Wir investieren aus zwei Gründen in Europa. Erstens, weil Europa die nächsten großen BIP-treibenden Unternehmen hervorbringen muss, sonst sind wir weg vom Fenster. Zweitens, weil der Markt extrem unterschätzt wird. Wir sind in Europa Weltmeister in Hardware, Maschinenbau und Robotics, verkaufen uns aber ständig unter Wert. Wenn du den besten Roboter für eine Industrie baust, is es dem Kunden völlig egal, ob er aus China, den USA oder Europa kommt – solange es wirklich der beste Roboter der Welt ist.

Wir investieren daher sehr aggressiv in Themen, in denen Europa stark ist und die wir auch strategisch behalten müssen. Robotics erlebt gerade eine unglaubliche Entwicklung, eine Art „ChatGPT-Moment“, wo auf einmal Dinge möglich werden, die vorher unvorstenbar waren. Gerade in der CEE-Region, von Slowenien über Österreich bis in die Schweiz und nach Süddeutschland, haben wir wahrscheinlich eines der besten Machinery- und Manufacturing-Netzwerke der Welt.

Was sind die Schlüsselmerkmale, auf die du bei Gründer:innen schaust, wenn du dich für ein Investment entscheidest?

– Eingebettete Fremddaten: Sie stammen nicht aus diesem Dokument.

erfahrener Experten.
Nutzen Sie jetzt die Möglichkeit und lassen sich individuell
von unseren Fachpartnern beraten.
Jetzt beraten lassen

Da ich sehr früh investiere, ist die Entscheidung stark auf die Founder fokussiert. Es gibt für mich zwei zwingende Dinge, die überraschend selten vorkommen. Das erste ist Obsession. Ich empfehle technischen Foundern oft, anfangs gar nicht so sehr über das Business-Modell nachzudenken, sondern sich wirklich obsessiv in ein Thema reinzutigern und darin zu den besten zwei Prozent in einer Region zu gehören.

Das zweite ist „Bias to Action“, also ein starker Drang zur Umsetzung. Wir haben leider eine Gründerkultur, die extrem auf Pitch-Decks, Competitions, Acceleratoren und Startup-Programme fokussiert ist. Das ist alles Bullshit. Was du als Gründer brauchst, ist die Fähigkeit, in kürzester Zeit möglichst weit voranzukommen. Wir neigen zu einer Intellektualisierung des Ganzen – man sucht nach der perfekten Idee, anstatt einfach Traction aufzubauen. Es bringt nichts, ein Pitch-Deck zu schreiben, bevor man mit Kunden geredet hat. Sprich mit 50 Kunden, hol dir die Aufträge: und wenn du nicht mehr nachkommst, such dir das Investment für diese große Opportunity.

Eine klassische Abschlussfrage: Wie optimistisch blickst du in die Zukunft – als Investor, aber auch bezogen auf Europa?

Ich glaube, Europa steht jetzt an einem Scheideweg. Wir müssen uns in einer Welt von Giganten entscheiden: Sind wir ein Gigant oder nur ein Netzwerk von guten Ländern? In Industrien, die dem Power Law folgen, bedeutet Marktdominanz alles – der Unterschied zwischen gut und großartig kann ein Faktor von eins zu hundert sein.

Es ist erschreckend, wie viele Zukunftsindustrien in Europa aktuell schon abgeschrieben werden. Wenn man in Brüssel redet, sagen viele, bei KI könnten wir ohnehin nicht mehr mithalten. Meiner Meinung nach ist das Blödsinn. Aber im aktuellen Setup, wenn wir als Europa nicht geeint auftreten, können wir tatsächlich nicht mithalten. Das Problem ist, dass diese Industrien die Zukunft sind. Aus Software wurde Cloud, aus Cloud wurde AI, aus AI wird nun Physical AI beziehungsweise Robotics. Mittlerweile zahlt jede Firma eine Art „ChatGPT-Steuer“. Wir können aber nicht ewig nur reine Kunden bleiben. Früher oder später müssen wir selbst Premium-Unternehmen haben, die Marktrelevanz besitzen, sonst sind wir geostrategisch einfach weg vom Fenster. Tech-Strategie und Geopolitik wachsen heute sehr stark zusammen.